Now Redman recruited Clarke to the burgeoning Honda team, where his skills and personality won such favour that the factory took him on directly in 1964. By then Clarke moved to Japan, taught himself Japanese, and was valued also as English teacher for the team. He became fluent in several other languages, with a working knowledge of others, to a total of seven. “That’s one of the things the Japanese liked – they didn’t have to have an interpreter. They’d just call me … and I could explain it back to them in Japanese,” he told me earlier this year, in his final interview.
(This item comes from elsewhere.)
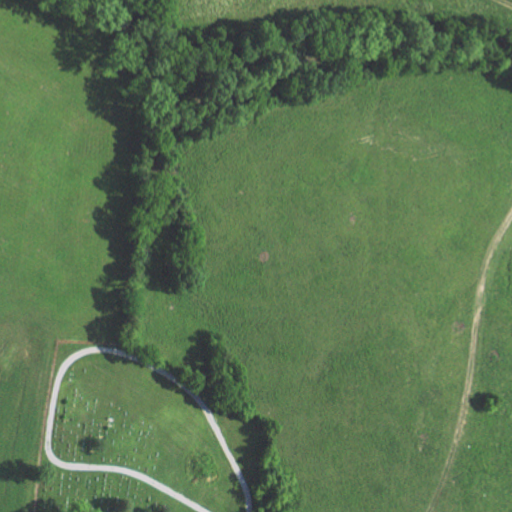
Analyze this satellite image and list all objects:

Clarke worked on a generation of legendarily complex Honda racers, including the five-cylinder 125. “You had to use tweezers on a lot of parts, like valve collets – because the parts kept getting smaller, but your fingers stayed the same size.”
After Honda withdrew, Clarke stayed in racing until the 1990s. The list of champions with whom he worked included legends like Bill Ivy, Jarno Saarinen, Kel Carruthers, Barry Sheene, Giacomo Agostini and Kenny Roberts, as well as such as Marco Lucchinelli, when he rode for Cagiva.
After quitting racing, Clarke played the crucial role in reviving (among other famous bikes) the Honda 6 for US revivalists Team Obsolete.
Clarke felt his strong suit was “finesse. You should have feel when you work on the engine. For instance, if you are torqueing something, eventually you can actually feel one kilo of torque, so you don’t really need a gauge. But just to be sure that it is exactly one kilo, I would always put a torque wrench on.”